• _Data extracts_:
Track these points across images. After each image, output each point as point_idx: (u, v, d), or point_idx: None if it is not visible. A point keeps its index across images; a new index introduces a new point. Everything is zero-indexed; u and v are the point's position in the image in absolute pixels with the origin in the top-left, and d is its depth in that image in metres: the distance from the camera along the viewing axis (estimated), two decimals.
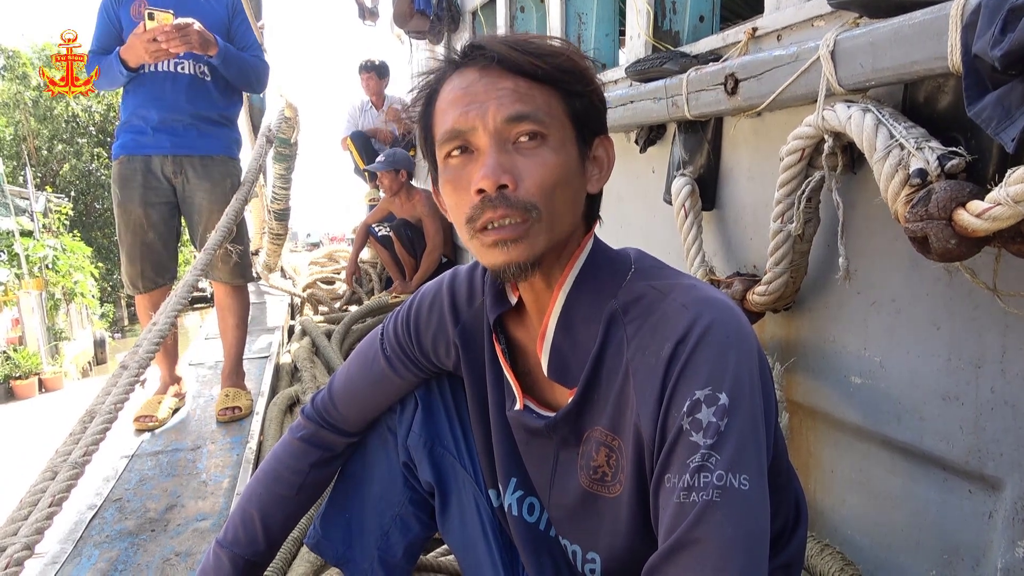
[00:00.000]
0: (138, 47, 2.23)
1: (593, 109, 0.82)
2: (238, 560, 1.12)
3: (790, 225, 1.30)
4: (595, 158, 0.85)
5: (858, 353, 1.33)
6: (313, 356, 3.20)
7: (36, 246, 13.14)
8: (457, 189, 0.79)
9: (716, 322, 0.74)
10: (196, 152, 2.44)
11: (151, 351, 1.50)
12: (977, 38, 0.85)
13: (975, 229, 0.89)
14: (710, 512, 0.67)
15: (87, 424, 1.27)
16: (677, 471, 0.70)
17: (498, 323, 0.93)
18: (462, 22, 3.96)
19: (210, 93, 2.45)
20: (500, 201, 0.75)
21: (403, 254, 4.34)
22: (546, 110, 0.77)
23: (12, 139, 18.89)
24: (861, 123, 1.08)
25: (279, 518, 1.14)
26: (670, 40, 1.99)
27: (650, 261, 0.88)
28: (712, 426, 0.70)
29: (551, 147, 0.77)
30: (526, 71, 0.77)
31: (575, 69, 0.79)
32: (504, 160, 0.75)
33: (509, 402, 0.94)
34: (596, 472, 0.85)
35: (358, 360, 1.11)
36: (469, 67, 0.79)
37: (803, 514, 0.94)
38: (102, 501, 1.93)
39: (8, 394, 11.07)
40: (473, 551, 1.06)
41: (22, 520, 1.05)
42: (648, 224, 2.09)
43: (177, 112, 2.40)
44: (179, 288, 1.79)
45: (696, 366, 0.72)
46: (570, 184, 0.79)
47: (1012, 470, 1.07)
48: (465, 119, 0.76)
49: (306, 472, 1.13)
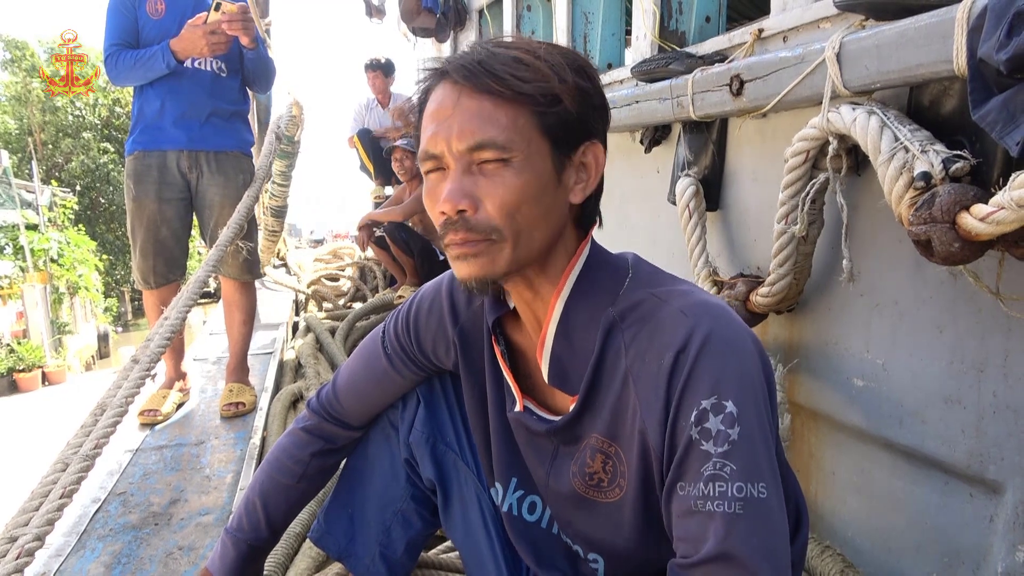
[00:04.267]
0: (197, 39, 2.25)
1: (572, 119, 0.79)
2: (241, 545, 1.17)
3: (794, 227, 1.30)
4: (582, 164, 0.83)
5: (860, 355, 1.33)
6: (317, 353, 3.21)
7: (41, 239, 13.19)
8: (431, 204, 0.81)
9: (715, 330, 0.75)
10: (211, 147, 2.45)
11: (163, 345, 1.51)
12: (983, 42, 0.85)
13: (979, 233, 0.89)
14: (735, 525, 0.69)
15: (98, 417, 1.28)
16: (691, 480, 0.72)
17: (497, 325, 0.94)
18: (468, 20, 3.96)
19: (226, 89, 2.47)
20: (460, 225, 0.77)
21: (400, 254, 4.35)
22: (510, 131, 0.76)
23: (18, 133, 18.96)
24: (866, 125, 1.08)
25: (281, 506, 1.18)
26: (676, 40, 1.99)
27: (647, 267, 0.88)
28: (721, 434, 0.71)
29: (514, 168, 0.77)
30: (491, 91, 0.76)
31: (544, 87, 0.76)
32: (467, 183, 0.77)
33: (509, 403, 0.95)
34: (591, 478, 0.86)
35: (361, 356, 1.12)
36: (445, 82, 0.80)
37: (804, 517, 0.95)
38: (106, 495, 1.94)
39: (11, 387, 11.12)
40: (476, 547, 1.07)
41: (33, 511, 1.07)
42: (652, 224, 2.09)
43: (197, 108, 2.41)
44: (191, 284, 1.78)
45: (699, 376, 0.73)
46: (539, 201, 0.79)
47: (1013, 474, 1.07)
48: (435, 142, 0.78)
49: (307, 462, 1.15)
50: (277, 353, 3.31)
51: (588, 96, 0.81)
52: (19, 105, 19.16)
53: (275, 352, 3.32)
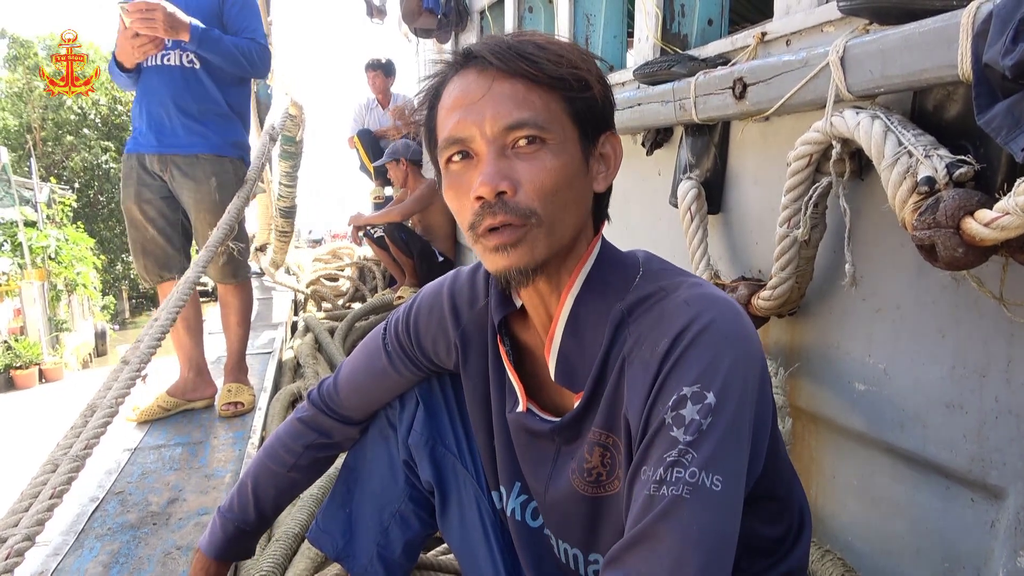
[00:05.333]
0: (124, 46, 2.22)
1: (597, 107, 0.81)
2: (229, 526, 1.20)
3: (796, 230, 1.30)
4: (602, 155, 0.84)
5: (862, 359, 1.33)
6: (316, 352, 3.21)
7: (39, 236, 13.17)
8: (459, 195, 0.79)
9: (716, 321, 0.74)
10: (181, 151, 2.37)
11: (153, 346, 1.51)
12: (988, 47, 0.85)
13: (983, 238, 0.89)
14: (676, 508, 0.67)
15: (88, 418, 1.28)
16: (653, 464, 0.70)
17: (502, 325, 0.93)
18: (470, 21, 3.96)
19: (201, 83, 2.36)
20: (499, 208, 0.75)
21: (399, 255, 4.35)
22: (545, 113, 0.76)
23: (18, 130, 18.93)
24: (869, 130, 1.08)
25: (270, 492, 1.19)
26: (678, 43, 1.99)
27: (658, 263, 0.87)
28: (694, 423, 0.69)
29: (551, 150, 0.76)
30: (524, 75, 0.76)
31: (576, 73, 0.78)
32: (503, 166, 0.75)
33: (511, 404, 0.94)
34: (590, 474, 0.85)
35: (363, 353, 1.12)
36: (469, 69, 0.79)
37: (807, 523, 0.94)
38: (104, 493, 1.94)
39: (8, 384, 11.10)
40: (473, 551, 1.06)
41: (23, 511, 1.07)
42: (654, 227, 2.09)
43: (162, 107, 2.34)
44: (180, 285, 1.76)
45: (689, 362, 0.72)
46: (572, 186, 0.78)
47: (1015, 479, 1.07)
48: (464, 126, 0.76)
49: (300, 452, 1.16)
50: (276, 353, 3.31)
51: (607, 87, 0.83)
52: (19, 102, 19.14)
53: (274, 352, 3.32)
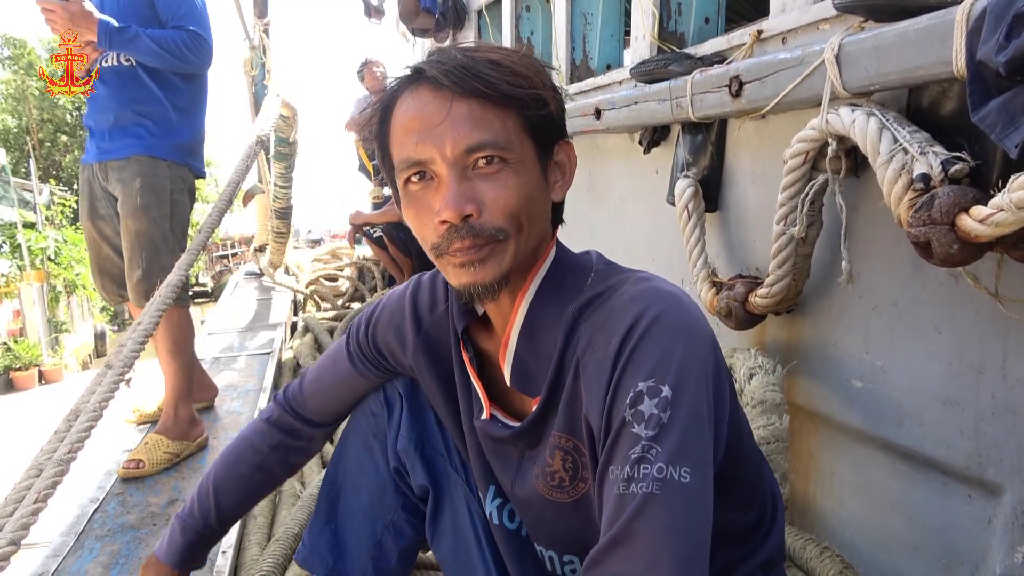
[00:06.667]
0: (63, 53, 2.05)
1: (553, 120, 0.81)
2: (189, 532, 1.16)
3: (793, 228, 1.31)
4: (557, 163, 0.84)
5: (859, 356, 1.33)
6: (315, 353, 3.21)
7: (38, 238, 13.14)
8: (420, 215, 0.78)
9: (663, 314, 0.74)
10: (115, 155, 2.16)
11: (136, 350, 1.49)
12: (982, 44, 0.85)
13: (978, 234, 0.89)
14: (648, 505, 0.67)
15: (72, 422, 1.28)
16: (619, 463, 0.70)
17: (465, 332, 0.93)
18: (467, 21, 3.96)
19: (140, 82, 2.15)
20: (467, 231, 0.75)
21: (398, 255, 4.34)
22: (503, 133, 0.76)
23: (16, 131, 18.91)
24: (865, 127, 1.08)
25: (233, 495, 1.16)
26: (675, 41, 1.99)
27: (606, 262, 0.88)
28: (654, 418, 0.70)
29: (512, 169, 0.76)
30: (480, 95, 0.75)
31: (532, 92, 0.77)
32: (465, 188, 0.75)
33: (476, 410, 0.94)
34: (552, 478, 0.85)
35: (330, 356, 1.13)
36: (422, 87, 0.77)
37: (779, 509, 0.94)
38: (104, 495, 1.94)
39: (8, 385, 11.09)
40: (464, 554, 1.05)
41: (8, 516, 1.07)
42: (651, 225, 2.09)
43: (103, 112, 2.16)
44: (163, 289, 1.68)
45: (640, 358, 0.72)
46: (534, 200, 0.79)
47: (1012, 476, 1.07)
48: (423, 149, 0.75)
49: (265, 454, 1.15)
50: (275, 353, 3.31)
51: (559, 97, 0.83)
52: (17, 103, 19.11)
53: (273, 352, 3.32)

• _What is being asked_:
Print the records above exactly, minus pictures.

• _Exercise solution_:
Track these points across images. After each image, output each point as point_idx: (u, v, d), or point_idx: None if it is not visible. A point keeps its index across images; a new index introduces a new point. Everything is zero-indexed; u and v are the point's position in the image in absolute pixels with the origin in the top-left, and d is its depth in that image in metres: the distance from the camera along the viewing axis (estimated), two decimals.
[00:00.000]
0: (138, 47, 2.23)
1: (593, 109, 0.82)
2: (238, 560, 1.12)
3: (790, 225, 1.30)
4: (595, 158, 0.85)
5: (858, 353, 1.33)
6: (313, 356, 3.20)
7: (36, 246, 13.14)
8: (457, 189, 0.79)
9: (716, 322, 0.74)
10: (196, 152, 2.44)
11: (151, 351, 1.50)
12: (977, 38, 0.85)
13: (975, 229, 0.89)
14: (710, 512, 0.67)
15: (87, 424, 1.27)
16: (677, 471, 0.70)
17: (498, 323, 0.93)
18: (462, 22, 3.96)
19: (210, 93, 2.45)
20: (500, 201, 0.75)
21: (403, 254, 4.34)
22: (546, 110, 0.77)
23: (12, 139, 18.89)
24: (861, 123, 1.08)
25: (279, 518, 1.14)
26: (670, 40, 1.99)
27: (650, 261, 0.88)
28: (712, 426, 0.70)
29: (551, 147, 0.77)
30: (526, 71, 0.77)
31: (575, 69, 0.79)
32: (504, 160, 0.75)
33: (509, 402, 0.94)
34: (596, 472, 0.85)
35: (358, 360, 1.11)
36: (469, 67, 0.79)
37: (803, 514, 0.94)
38: (102, 501, 1.93)
39: (8, 394, 11.07)
40: (473, 551, 1.06)
41: (22, 520, 1.05)
42: (648, 224, 2.09)
43: (177, 112, 2.40)
44: (179, 288, 1.79)
45: (696, 366, 0.72)
46: (570, 184, 0.79)
47: (1012, 470, 1.07)
48: (465, 119, 0.76)
49: (306, 472, 1.13)
[00:04.267]
0: (197, 39, 2.25)
1: (572, 119, 0.79)
2: (241, 545, 1.17)
3: (794, 227, 1.30)
4: (582, 164, 0.83)
5: (860, 355, 1.33)
6: (317, 353, 3.21)
7: (41, 239, 13.19)
8: (431, 204, 0.81)
9: (715, 330, 0.75)
10: (211, 147, 2.45)
11: (163, 345, 1.51)
12: (983, 42, 0.85)
13: (979, 233, 0.89)
14: (735, 525, 0.69)
15: (98, 417, 1.28)
16: (691, 480, 0.72)
17: (497, 325, 0.94)
18: (468, 20, 3.96)
19: (226, 89, 2.47)
20: (460, 225, 0.77)
21: (400, 254, 4.35)
22: (510, 131, 0.76)
23: (18, 133, 18.96)
24: (866, 125, 1.08)
25: (281, 506, 1.18)
26: (676, 40, 1.99)
27: (647, 267, 0.88)
28: (721, 434, 0.71)
29: (514, 168, 0.77)
30: (491, 91, 0.76)
31: (544, 87, 0.76)
32: (467, 183, 0.77)
33: (509, 403, 0.95)
34: (591, 478, 0.86)
35: (361, 356, 1.12)
36: (445, 82, 0.80)
37: (804, 517, 0.95)
38: (106, 495, 1.94)
39: (11, 387, 11.12)
40: (476, 547, 1.07)
41: (33, 511, 1.07)
42: (652, 224, 2.09)
43: (197, 108, 2.41)
44: (191, 284, 1.78)
45: (699, 376, 0.73)
46: (539, 201, 0.79)
47: (1013, 474, 1.07)
48: (435, 142, 0.78)
49: (307, 462, 1.15)
50: (277, 353, 3.31)
51: (588, 96, 0.81)
52: (19, 105, 19.16)
53: (275, 352, 3.32)
[00:05.333]
0: (124, 46, 2.22)
1: (597, 107, 0.81)
2: (229, 526, 1.20)
3: (796, 230, 1.30)
4: (602, 155, 0.84)
5: (862, 359, 1.33)
6: (316, 352, 3.21)
7: (39, 236, 13.17)
8: (459, 195, 0.79)
9: (716, 321, 0.74)
10: (181, 151, 2.37)
11: (153, 346, 1.51)
12: (988, 47, 0.85)
13: (983, 238, 0.89)
14: (676, 508, 0.67)
15: (88, 418, 1.28)
16: (653, 464, 0.70)
17: (502, 325, 0.93)
18: (470, 21, 3.96)
19: (201, 83, 2.36)
20: (499, 208, 0.75)
21: (399, 255, 4.35)
22: (545, 113, 0.76)
23: (18, 130, 18.93)
24: (869, 130, 1.08)
25: (270, 492, 1.19)
26: (678, 43, 1.99)
27: (658, 263, 0.87)
28: (694, 423, 0.69)
29: (551, 150, 0.76)
30: (524, 75, 0.76)
31: (576, 73, 0.78)
32: (503, 166, 0.75)
33: (511, 404, 0.94)
34: (590, 474, 0.85)
35: (363, 353, 1.12)
36: (469, 69, 0.79)
37: (807, 523, 0.94)
38: (104, 493, 1.94)
39: (8, 384, 11.10)
40: (473, 551, 1.06)
41: (23, 511, 1.07)
42: (654, 227, 2.09)
43: (162, 107, 2.34)
44: (180, 285, 1.76)
45: (689, 362, 0.72)
46: (572, 186, 0.78)
47: (1015, 479, 1.07)
48: (464, 126, 0.76)
49: (300, 452, 1.16)
50: (276, 353, 3.31)
51: (607, 87, 0.83)
52: (19, 102, 19.14)
53: (274, 352, 3.32)
[00:06.667]
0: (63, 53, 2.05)
1: (553, 120, 0.81)
2: (189, 532, 1.16)
3: (793, 228, 1.31)
4: (557, 163, 0.84)
5: (859, 356, 1.33)
6: (315, 353, 3.21)
7: (38, 238, 13.14)
8: (420, 215, 0.78)
9: (663, 314, 0.74)
10: (115, 155, 2.16)
11: (136, 350, 1.49)
12: (982, 44, 0.85)
13: (978, 234, 0.89)
14: (648, 505, 0.67)
15: (72, 422, 1.28)
16: (619, 463, 0.70)
17: (465, 332, 0.93)
18: (467, 21, 3.96)
19: (140, 82, 2.15)
20: (467, 231, 0.75)
21: (398, 255, 4.34)
22: (503, 133, 0.76)
23: (16, 131, 18.91)
24: (865, 127, 1.08)
25: (233, 495, 1.16)
26: (675, 41, 1.99)
27: (606, 262, 0.88)
28: (654, 418, 0.70)
29: (512, 169, 0.76)
30: (480, 95, 0.75)
31: (532, 92, 0.77)
32: (465, 188, 0.75)
33: (476, 410, 0.94)
34: (552, 478, 0.85)
35: (330, 356, 1.13)
36: (422, 87, 0.77)
37: (779, 509, 0.94)
38: (104, 495, 1.94)
39: (8, 385, 11.09)
40: (464, 554, 1.05)
41: (8, 516, 1.07)
42: (651, 225, 2.09)
43: (103, 112, 2.16)
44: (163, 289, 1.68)
45: (640, 358, 0.72)
46: (534, 200, 0.79)
47: (1012, 476, 1.07)
48: (423, 149, 0.75)
49: (265, 454, 1.15)
50: (275, 353, 3.31)
51: (559, 97, 0.83)
52: (17, 103, 19.11)
53: (273, 352, 3.32)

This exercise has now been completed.